I think this is a good place to call a halt to the post.

My laptop is terrible for photo editing

It’s crap, but it’s all I have at the moment. I managed to edit the routing for the belt on the Sprint-T.

The squiggly blue line is what drawing with a crappy touch pad looks like with the editing program that comes with Windows 10. But it does manage to show where the belt will go on the Sprint-T. You can see that unsupported run from the idler to the alternator that is bothering me, plus the reduced wrap around the drive and driven pulleys that also bothers me. It might work, might not, won’t know until I try it.

As the saying goes Eureka!

I was wondering about doing the waterpump/alternator only belt routing without adding tons of idlers to the front of the Vortech junkyard engine so when I woke up in the dark this morning I looked up where the pulleys are on the engine as it sits in the truck. Run a straightedge from the idler at about 2 o’clock from the waterpump to the AC pulley and everything clears.

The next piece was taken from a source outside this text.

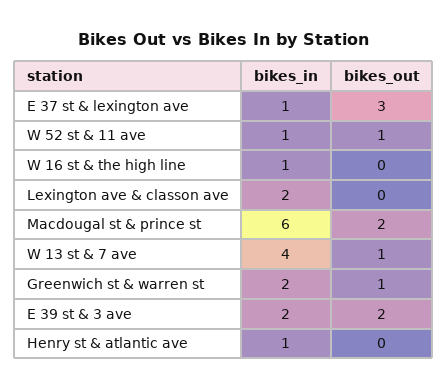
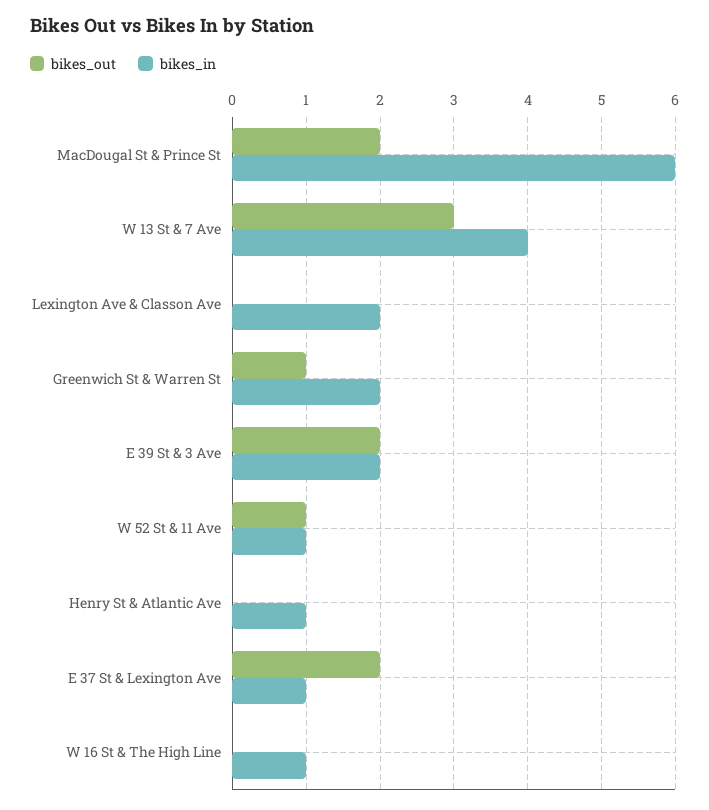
bikes_out, E 37 st & lexington ave: 3 -> 2
bikes_out, W 13 st & 7 ave: 1 -> 3

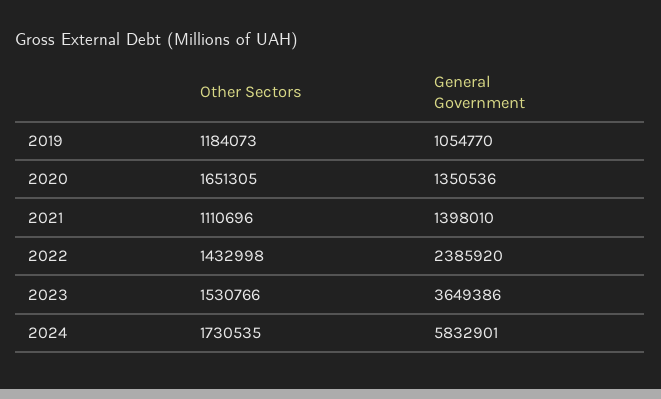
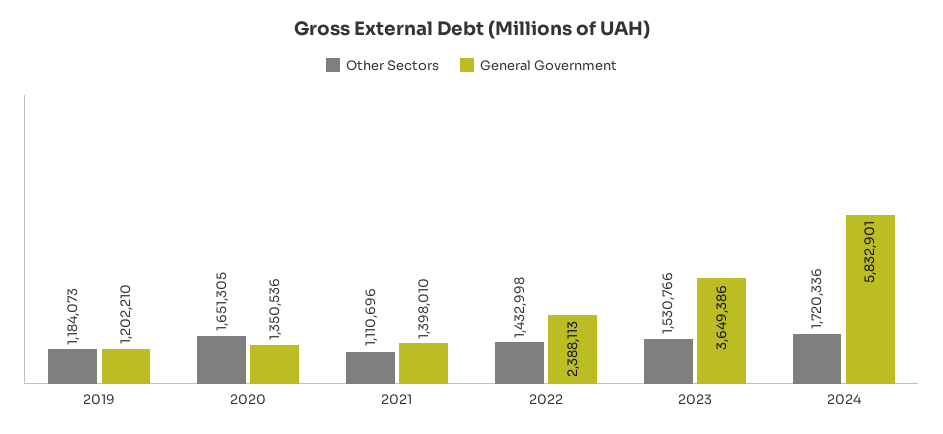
General Government, 2019: 1054770 -> 1202210
General Government, 2022: 2385920 -> 2388113
Other Sectors, 2024: 1730535 -> 1720336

I’m not enraptured by the long unsupported run from the idler to the alternator mounted where the AC compressor is on the diagram, and I’m sure there might be some slippage when things get hot, but this is doable! As in things won’t get in the way of the belt and there is some wrap on the waterpump.

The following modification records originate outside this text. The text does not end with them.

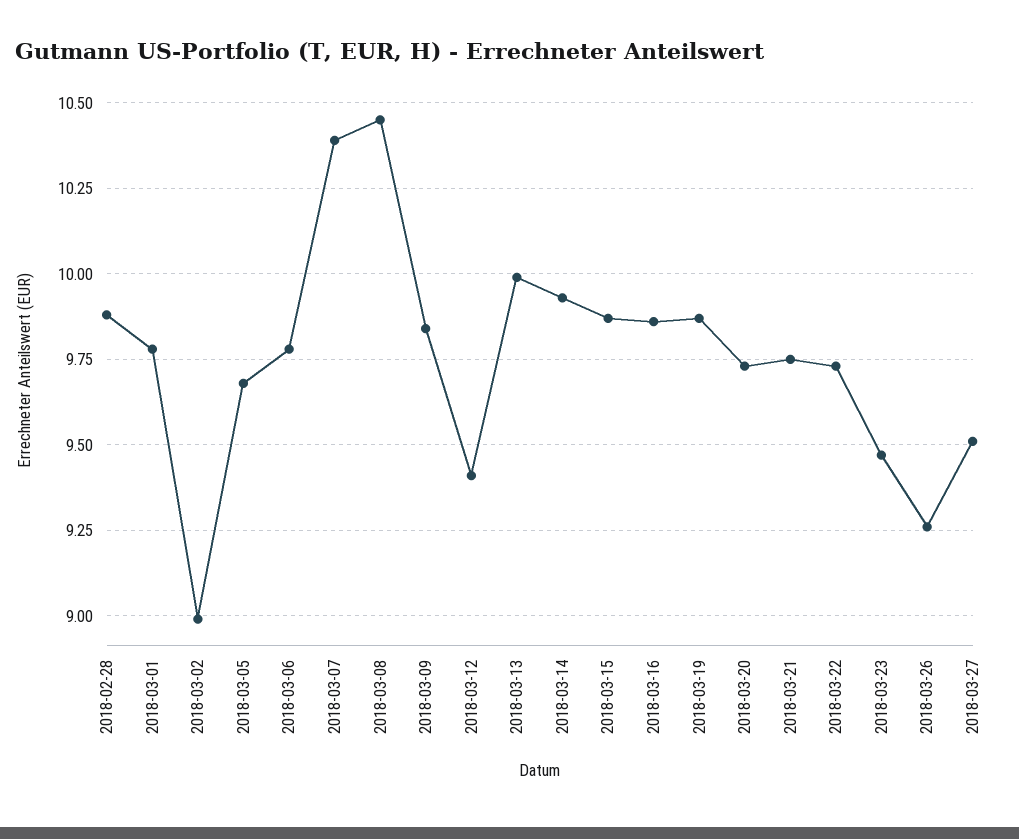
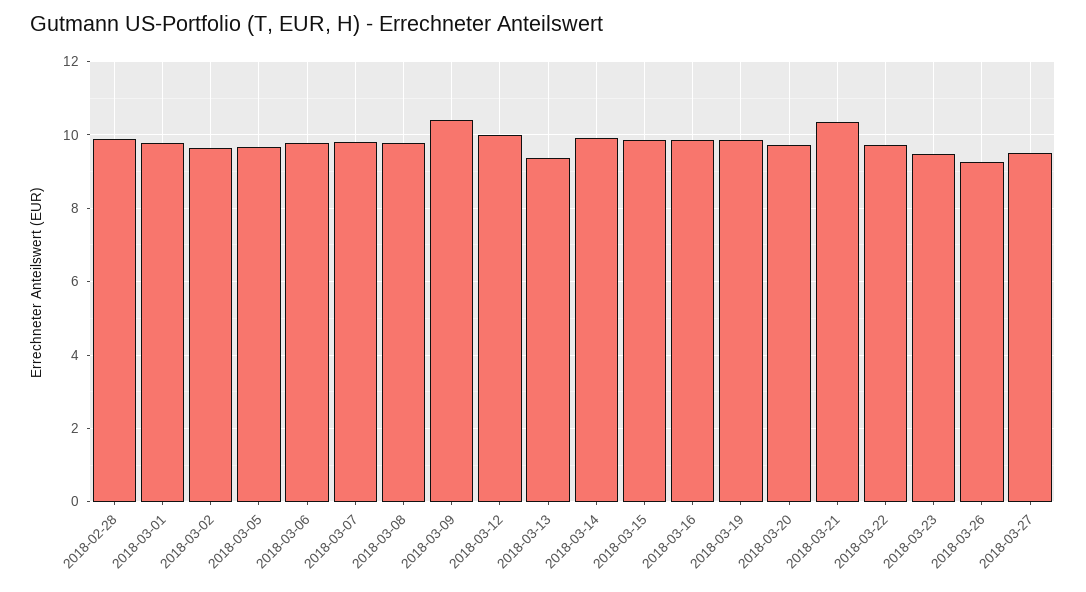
2018-03-02: 9 -> 9.6
2018-03-07: 10.4 -> 9.8
2018-03-08: 10.45 -> 9.8
2018-03-09: 9.85 -> 10.4
2018-03-12: 9.4 -> 10
2018-03-13: 10 -> 9.4
2018-03-21: 9.75 -> 10.4

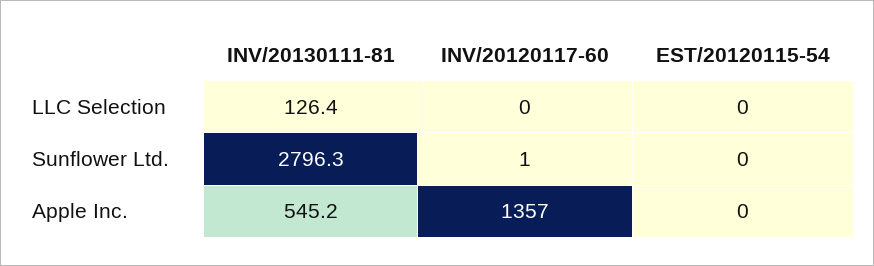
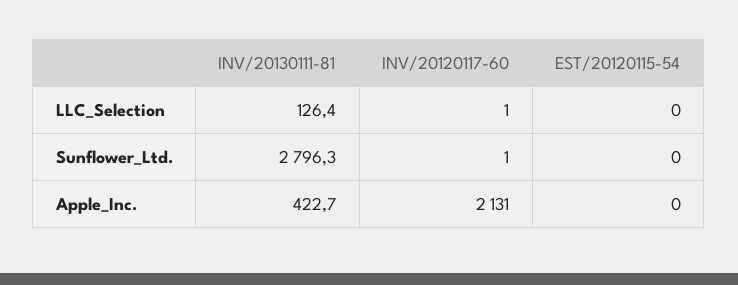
INV/20120117-60, LLC Selection: 0 -> 1
INV/20130111-81, Apple Inc.: 545.2 -> 422.7
INV/20120117-60, Apple Inc.: 1357 -> 2131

I looked this up on my phone and used the “optical straightedge” of holding my phone up to sight where the belt would run from the tensioner sitting above and to the right of the waterpump in this diagram. From how I looked there was clear space from the AC compressor pulley to the idler. I was so excited I got out of bed at 0600 and started downloading the image and composing this post. I then verified with a straightedge made from a folded piece of paper held against the image on my computer that there was clearance (but I’m still unhappy about that long unsupported belt run to my alternator placement). The good thing is I can move the alternator up and tight to the block to reduce the amount of unsupported run and still use the alternator as a tensioner in the system, or use the tensioner that’s already on the engine in the truck to do the same thing. I’m also not thrilled with using the tensioner from the idler, because that puts the most belt wrap on the idler and tensioner and the least on the drive and driven pulleys on the crank, waterpump, and alternator.

I’m still thinking about it, but at this point the routing is crank, waterpump, idler, and alternator doubling as the tensioner in the system. If I find something else out when I get an engine I’ll have something else to write a post about. Also, doing it like this also allows just using the alternator on its own tensioning a 2 pulley system, crank and alternator, should I get the fundage to install an electric waterpump.

I’ve been a good hubby this week

I made dinner twice this week, and paid for it twice more. I grant that when I made dinner it was not a severe test of my culinary abilities, as Monday was lentil stew made in the crock pot with carrots and onions and a potato, Tuesday was microwave scrambled eggs and sausage, which is literally using a fork to mix whole eggs together with milk until the yolks are broken and frothy, and microwaving them in a big coffee cup until all the liquid cooks off. Tonight’s dinner was Taco Bell, and Thanksgiving is from Spring Creek Barbeque, and Friday is probably going to be leftovers.

So that’s almost an entire week that Mrs. the Poet doesn’t have to do anything more strenuous than pour the drinks for dinner and I even dished up the ice cream and Oreos for dessert, twice. And I’m also the guy that loads and runs the dishwasher. I tell you, I’m a catch, and I’m already caught.